• **WAS ZU TUN IST**: Gib aus dem Text zur Mehrlieferung die Passage wortgetreu wieder, die bei den Worten „Teilannahme und Zurückweisung“ einsetzt und nach „Risiko- und Eigentumsübergang.“ endet.

• **TEXTABSCHNITT**:
--------------------
Mehrlieferung: Begriff, Einordnung und Bedeutung
Als Mehrlieferung wird die Lieferung einer größeren Menge als vertraglich vereinbart bezeichnet. Sie tritt vor allem bei Kauf- und Werklieferungsverträgen auf, wenn die gelieferte Stückzahl, das Volumen, das Gewicht oder die Länge die geschuldete Menge überschreitet. Rechtlich handelt es sich um eine Abweichung von der vereinbarten Leistung, die unterschiedliche Folgen je nach Annahme oder Zurückweisung des Überschusses haben kann.
Abgrenzung zu verwandten Konstellationen
- Minderlieferung: Lieferung einer zu geringen Menge.
- Falschlieferung: Lieferung einer anderen als der bestellten Ware.
- Teillieferung: Lieferung in mehreren Portionen, ohne dass die geschuldete Gesamtmenge überschritten wird.
- Unbestellte Lieferung: Zusendung ohne zugrunde liegenden Vertrag; hiervon zu unterscheiden ist die Mehrlieferung im Rahmen einer an sich bestellten Ware.
Rechtsfolgen der Mehrlieferung
Annahme der Mehrmenge
Nimmt die empfangende Partei die Mehrmenge an und nutzt sie, wird der Überschuss regelmäßig wie ein zusätzliches Leistungselement behandelt. Daraus folgt grundsätzlich eine Vergütungspflicht für die überzählige Menge, typischerweise nach dem vereinbarten Stück- oder Einheitspreis oder nach einer üblichen Vergütung, sofern keine ausdrückliche Preisabrede für Mehrmengen besteht. Die Gewährleistungsregeln für die Qualität der Ware gelten auch für die Mehrmenge.
Teilannahme und Zurückweisung des Überschusses
Die empfangende Partei ist berechtigt, die vereinbarte Menge anzunehmen und den Überschuss zurückzuweisen. In diesem Fall trägt regelmäßig die liefernde Partei das Risiko und die Kosten der Rücknahme sowie einer etwaigen Abholung. Für die Mehrmenge geht das Risiko grundsätzlich erst mit Annahme über; für die vereinbarte Menge gelten die allgemeinen Regeln zum Risiko- und Eigentumsübergang.
Schweigen, Verwahrung und Nutzung
Schweigen allein begründet im Regelfall keine Pflicht zur Bezahlung der Mehrmenge. Eine Nutzung, Verarbeitung oder Weiterveräußerung der Mehrmenge kann jedoch als konkludente Annahme gewertet werden, mit den entsprechenden Vergütungsfolgen. Wird der Überschuss vorübergehend verwahrt, können Ansprüche auf Ersatz notwendiger Aufwendungen in Betracht kommen, sofern eine Verwahrung im Interesse der liefernden Partei erfolgt.
--------------------
• **Strukturierte Pose-Ausgaben**:
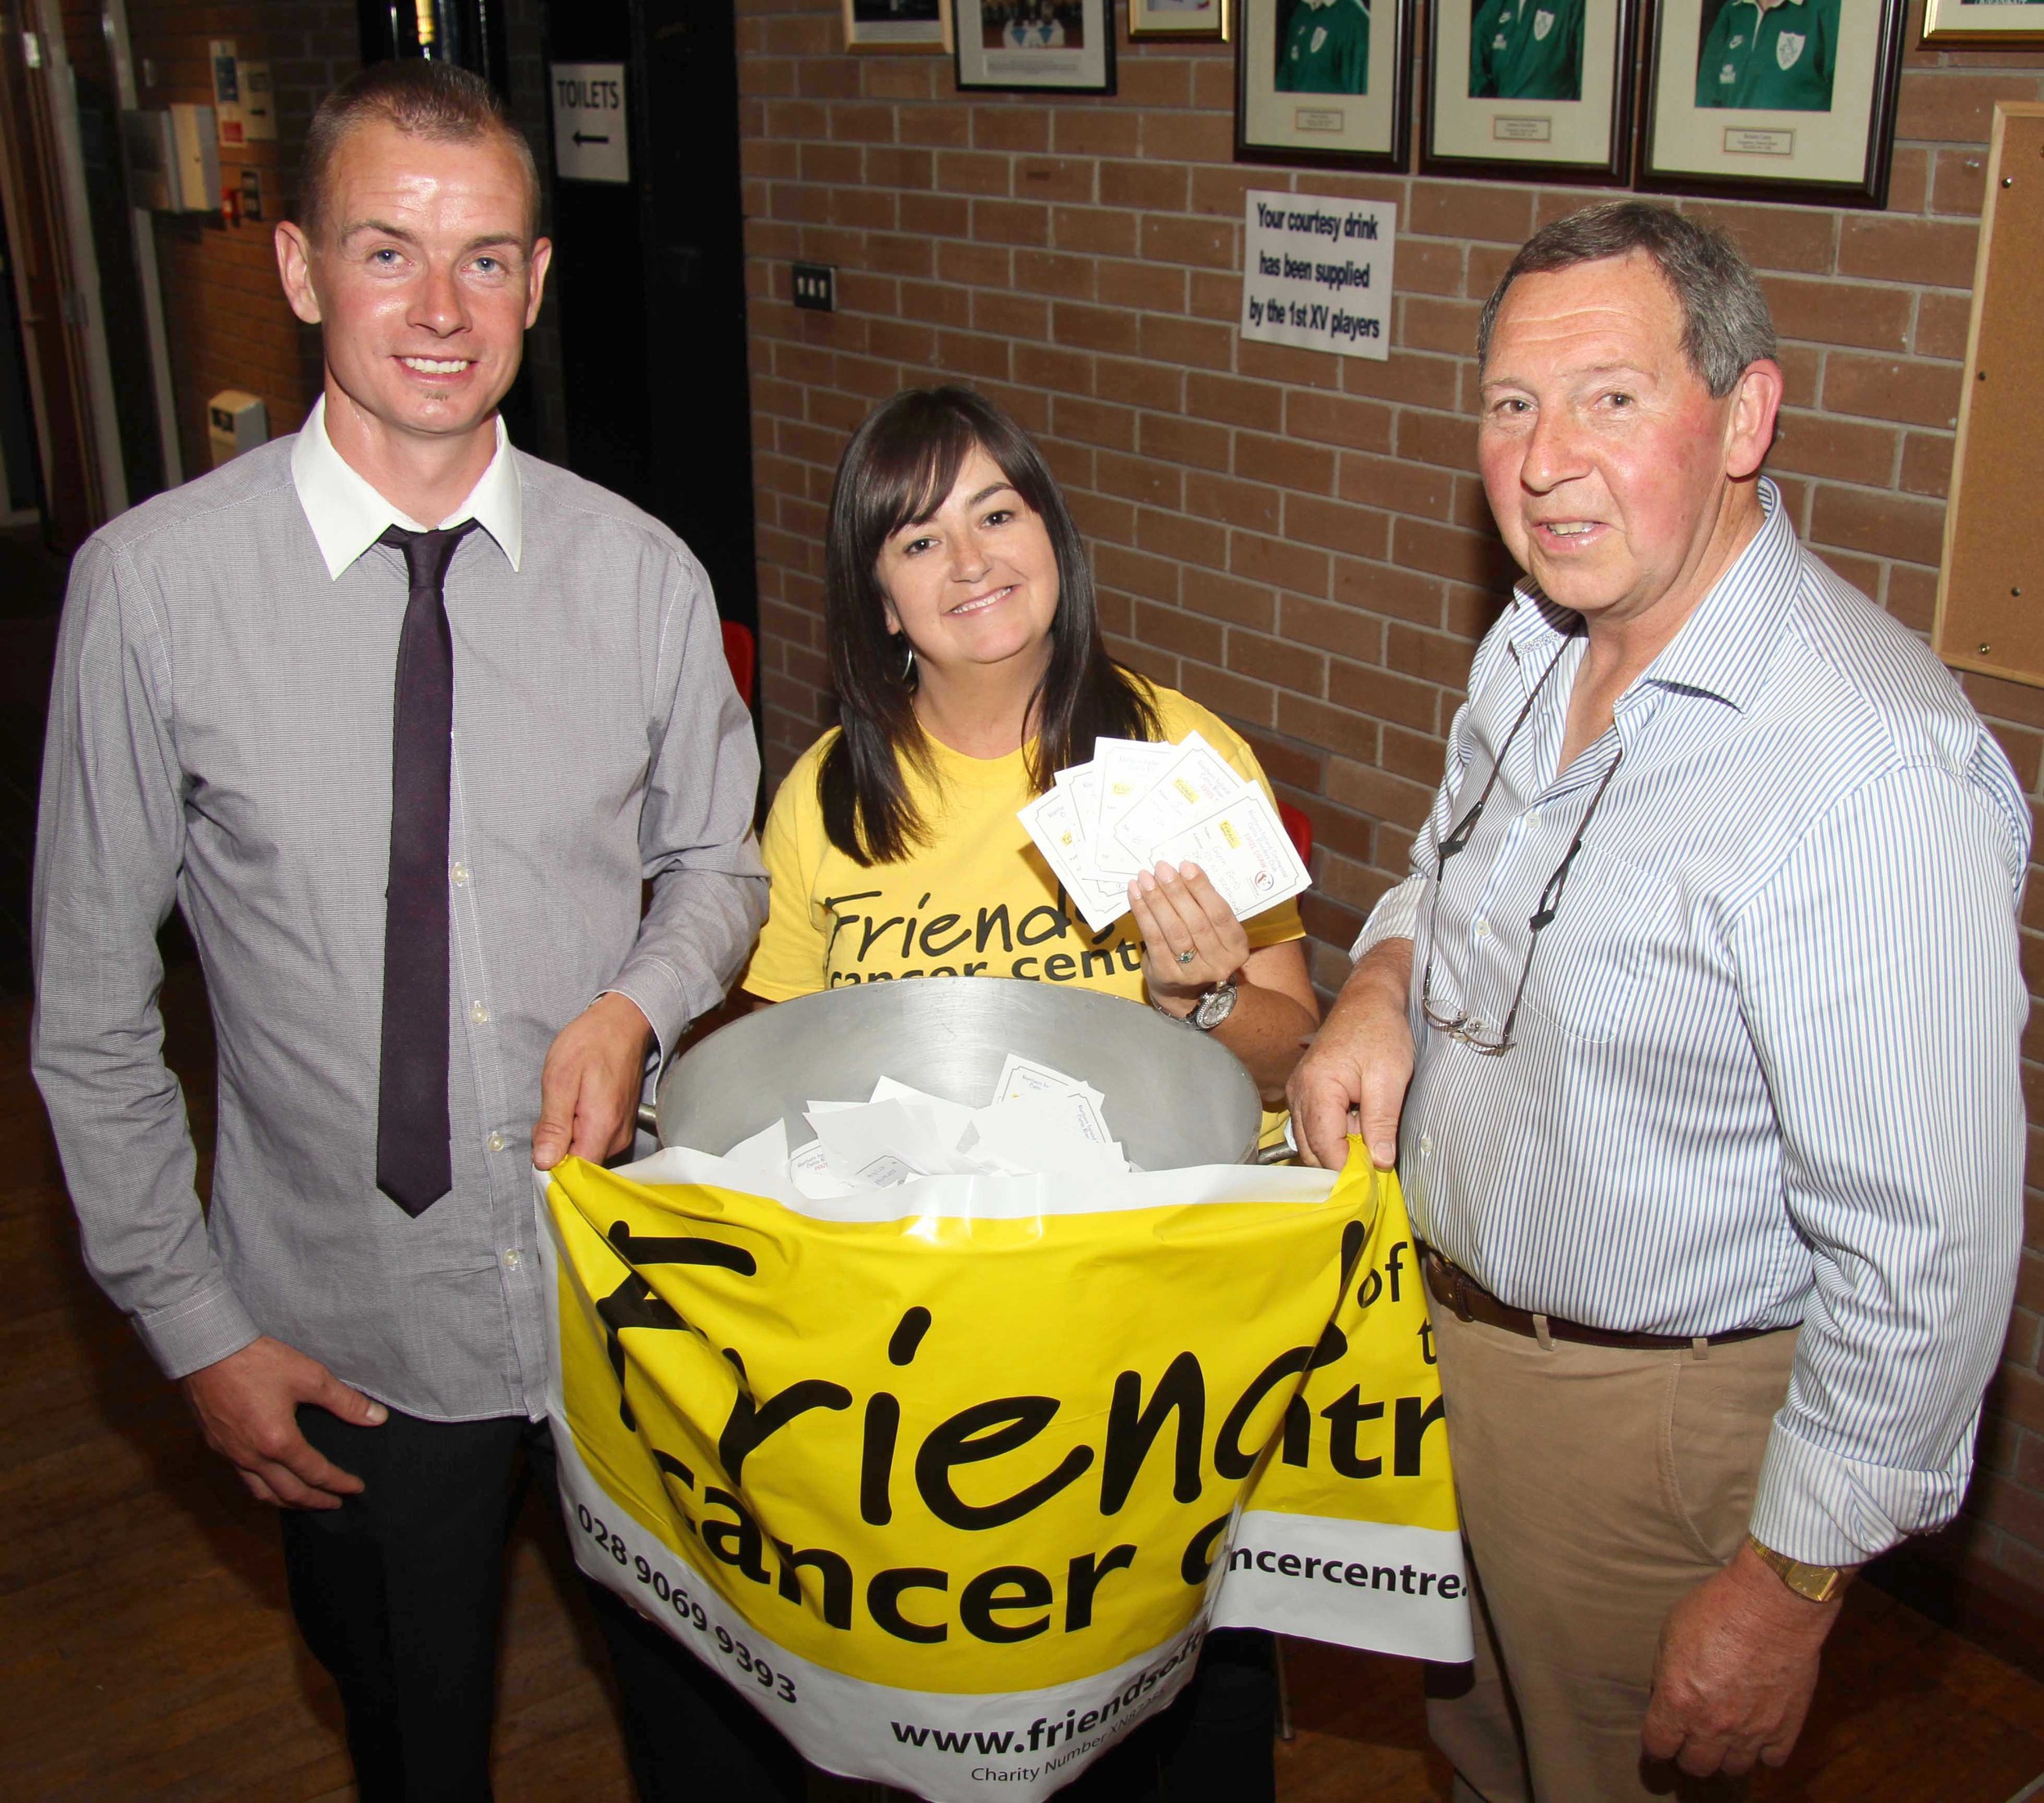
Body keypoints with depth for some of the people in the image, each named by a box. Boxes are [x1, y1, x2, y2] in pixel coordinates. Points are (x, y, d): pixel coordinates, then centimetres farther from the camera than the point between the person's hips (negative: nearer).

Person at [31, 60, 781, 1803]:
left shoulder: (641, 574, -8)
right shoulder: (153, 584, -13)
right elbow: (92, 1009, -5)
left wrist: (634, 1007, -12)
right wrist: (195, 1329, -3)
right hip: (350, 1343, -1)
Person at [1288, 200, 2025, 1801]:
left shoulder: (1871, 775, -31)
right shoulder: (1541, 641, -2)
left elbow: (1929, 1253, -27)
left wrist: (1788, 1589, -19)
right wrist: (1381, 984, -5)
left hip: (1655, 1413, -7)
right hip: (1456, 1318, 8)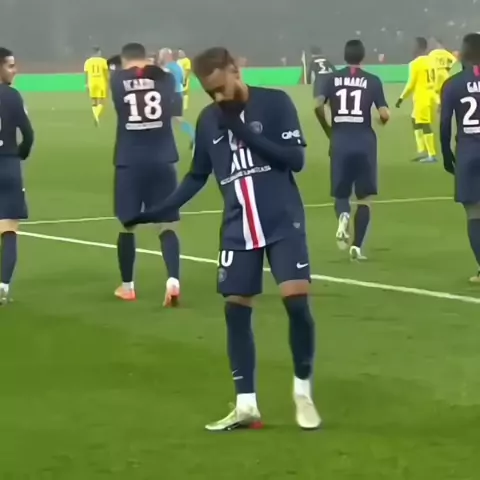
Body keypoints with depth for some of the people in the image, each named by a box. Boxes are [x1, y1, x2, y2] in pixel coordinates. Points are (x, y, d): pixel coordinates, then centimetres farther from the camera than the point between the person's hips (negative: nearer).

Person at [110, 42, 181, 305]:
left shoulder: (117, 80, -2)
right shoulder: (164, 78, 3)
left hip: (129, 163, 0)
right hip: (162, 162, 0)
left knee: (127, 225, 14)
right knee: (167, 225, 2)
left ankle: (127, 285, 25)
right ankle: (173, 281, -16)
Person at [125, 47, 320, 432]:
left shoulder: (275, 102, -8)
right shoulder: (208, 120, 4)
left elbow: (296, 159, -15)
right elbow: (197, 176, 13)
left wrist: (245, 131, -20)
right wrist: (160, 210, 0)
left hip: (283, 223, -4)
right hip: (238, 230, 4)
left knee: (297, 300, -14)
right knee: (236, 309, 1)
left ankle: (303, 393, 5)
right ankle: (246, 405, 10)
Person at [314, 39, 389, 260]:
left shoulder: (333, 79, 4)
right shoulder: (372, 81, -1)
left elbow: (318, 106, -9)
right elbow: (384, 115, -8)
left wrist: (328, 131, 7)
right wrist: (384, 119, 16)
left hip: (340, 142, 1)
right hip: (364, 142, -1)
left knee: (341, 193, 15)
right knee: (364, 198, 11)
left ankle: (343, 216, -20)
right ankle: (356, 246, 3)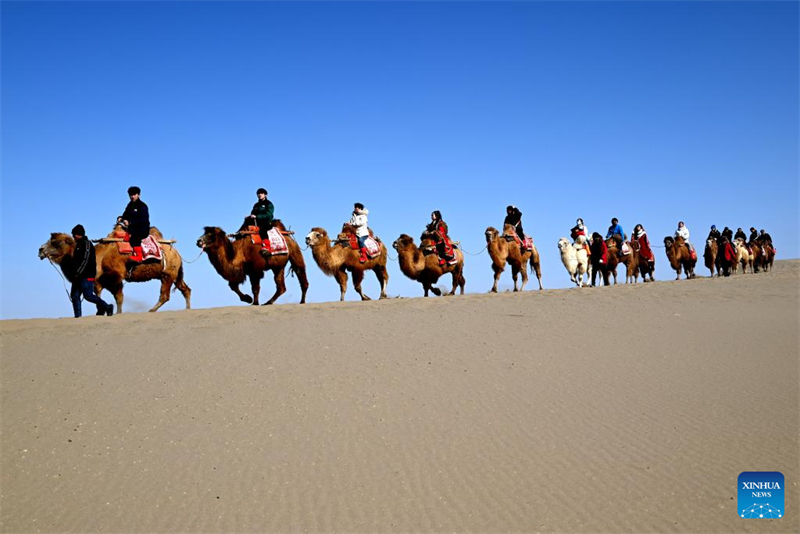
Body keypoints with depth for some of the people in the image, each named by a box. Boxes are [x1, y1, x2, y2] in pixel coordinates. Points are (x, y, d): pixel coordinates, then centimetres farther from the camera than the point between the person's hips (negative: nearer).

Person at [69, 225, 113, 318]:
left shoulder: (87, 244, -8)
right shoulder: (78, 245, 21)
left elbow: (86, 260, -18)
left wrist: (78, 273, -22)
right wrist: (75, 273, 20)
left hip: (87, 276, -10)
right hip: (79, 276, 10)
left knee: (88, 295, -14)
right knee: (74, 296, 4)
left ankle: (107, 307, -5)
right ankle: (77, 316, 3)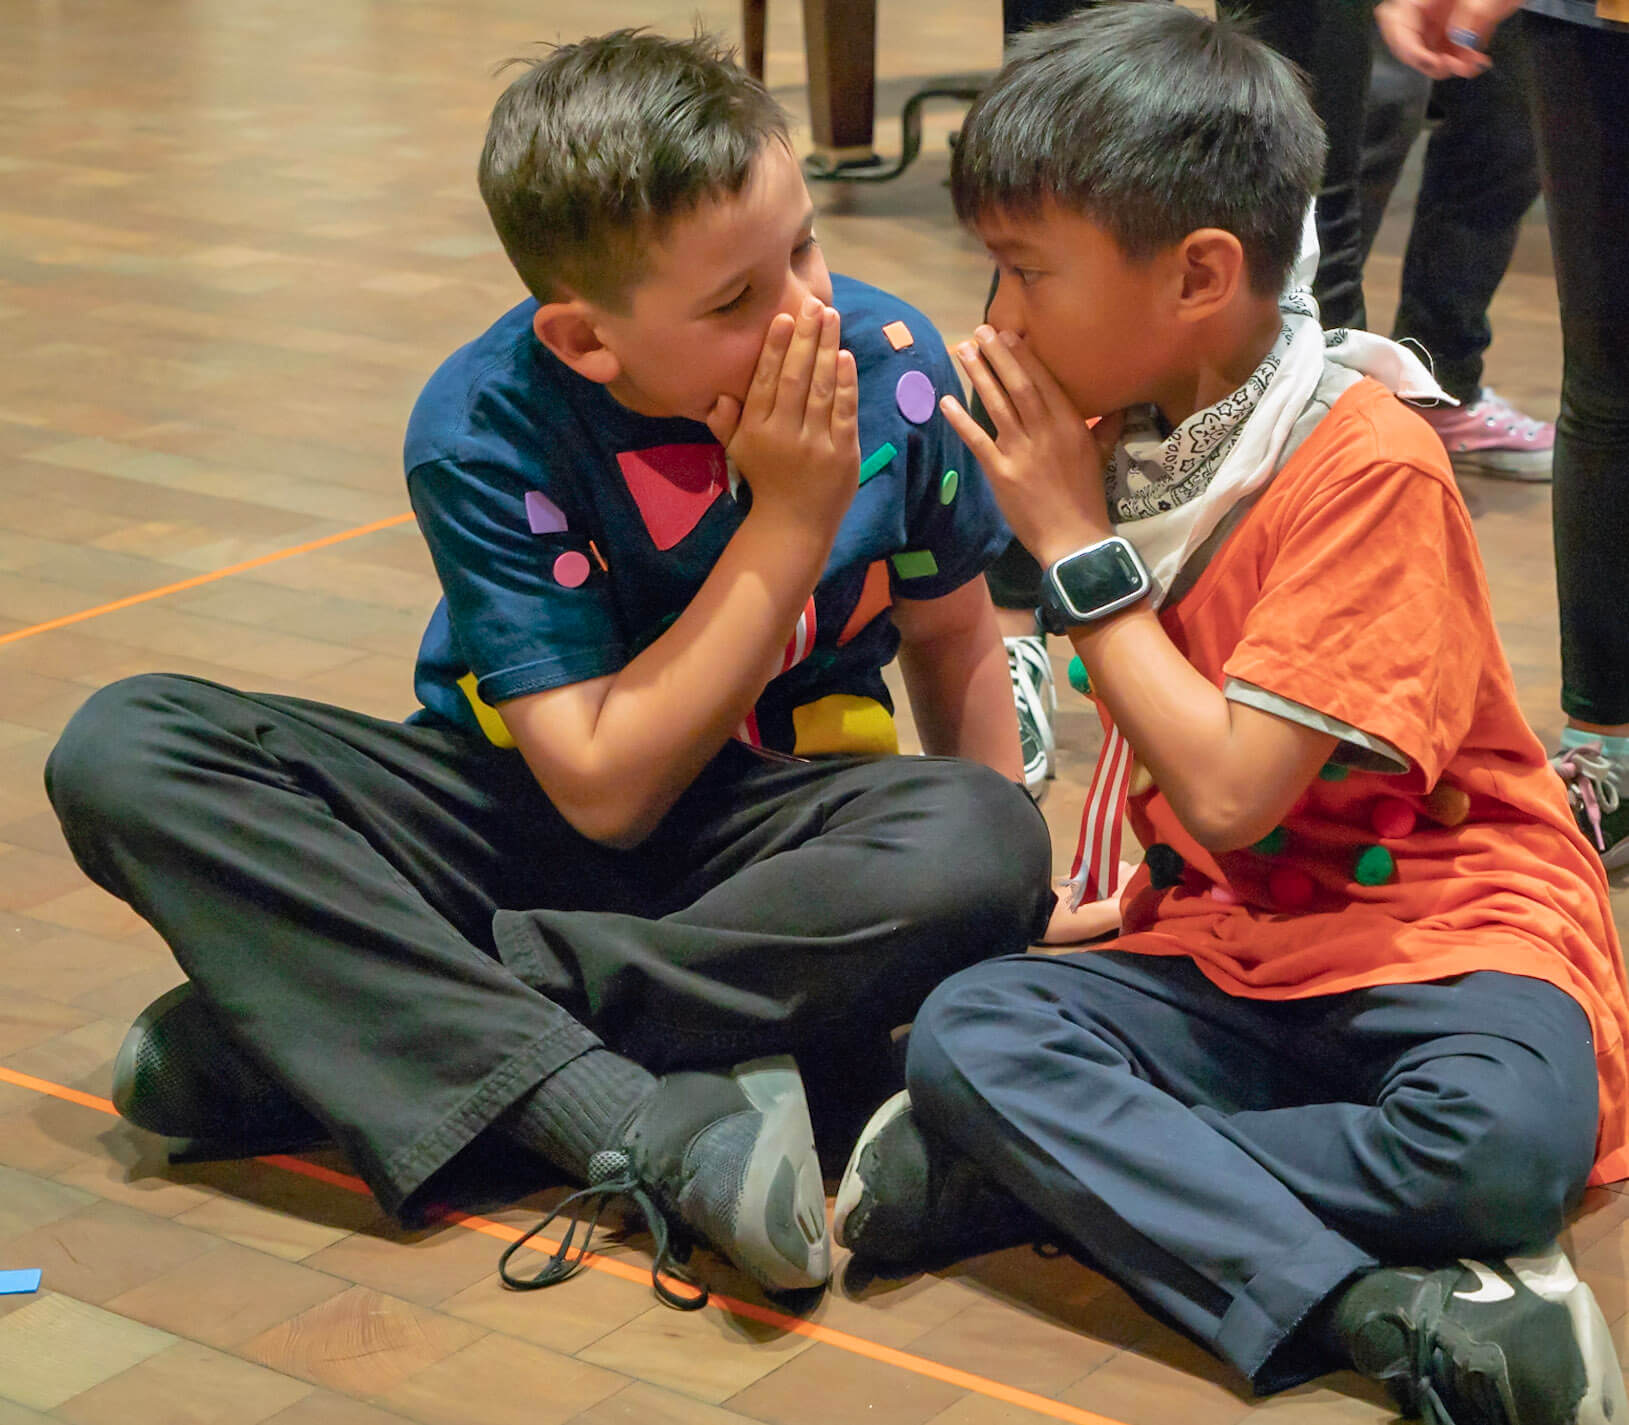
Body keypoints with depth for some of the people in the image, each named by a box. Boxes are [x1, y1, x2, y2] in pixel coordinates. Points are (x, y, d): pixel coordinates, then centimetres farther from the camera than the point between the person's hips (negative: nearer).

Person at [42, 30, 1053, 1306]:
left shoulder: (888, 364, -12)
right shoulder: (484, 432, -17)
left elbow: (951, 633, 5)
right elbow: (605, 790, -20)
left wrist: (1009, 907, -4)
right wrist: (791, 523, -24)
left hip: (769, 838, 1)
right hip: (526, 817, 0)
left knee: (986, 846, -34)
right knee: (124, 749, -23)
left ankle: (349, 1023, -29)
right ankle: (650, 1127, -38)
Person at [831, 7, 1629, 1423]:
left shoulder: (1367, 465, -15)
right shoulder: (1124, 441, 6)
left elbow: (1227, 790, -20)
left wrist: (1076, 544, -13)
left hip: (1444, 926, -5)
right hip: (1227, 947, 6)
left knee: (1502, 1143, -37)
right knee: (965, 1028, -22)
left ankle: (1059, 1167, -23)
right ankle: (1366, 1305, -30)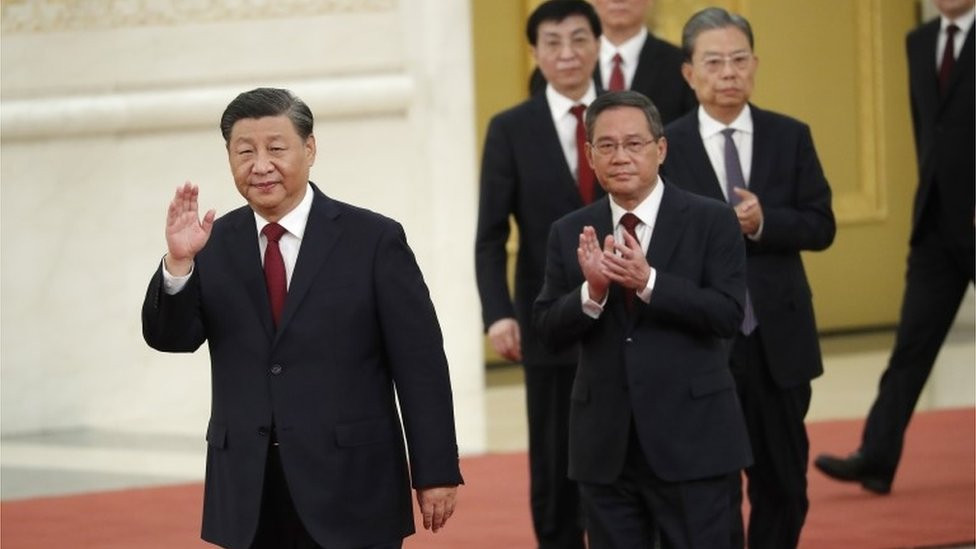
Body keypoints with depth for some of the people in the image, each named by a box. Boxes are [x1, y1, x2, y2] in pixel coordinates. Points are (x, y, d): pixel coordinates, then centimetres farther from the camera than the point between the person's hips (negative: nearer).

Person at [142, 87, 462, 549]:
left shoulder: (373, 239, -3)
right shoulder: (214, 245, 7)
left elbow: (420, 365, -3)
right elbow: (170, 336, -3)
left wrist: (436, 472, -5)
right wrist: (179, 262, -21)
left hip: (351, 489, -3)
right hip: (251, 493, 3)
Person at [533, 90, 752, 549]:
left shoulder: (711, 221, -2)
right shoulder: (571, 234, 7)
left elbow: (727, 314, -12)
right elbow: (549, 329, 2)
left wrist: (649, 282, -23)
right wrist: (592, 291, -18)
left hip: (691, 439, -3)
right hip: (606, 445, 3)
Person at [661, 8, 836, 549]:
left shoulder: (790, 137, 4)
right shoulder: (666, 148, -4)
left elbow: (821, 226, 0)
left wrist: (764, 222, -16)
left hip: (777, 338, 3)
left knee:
--------------------
• **ANTWORT ZUR ÜBUNG**:
Teilannahme und Zurückweisung des Überschusses
Die empfangende Partei ist berechtigt, die vereinbarte Menge anzunehmen und den Überschuss zurückzuweisen. In diesem Fall trägt regelmäßig die liefernde Partei das Risiko und die Kosten der Rücknahme sowie einer etwaigen Abholung. Für die Mehrmenge geht das Risiko grundsätzlich erst mit Annahme über; für die vereinbarte Menge gelten die allgemeinen Regeln zum Risiko- und Eigentumsübergang.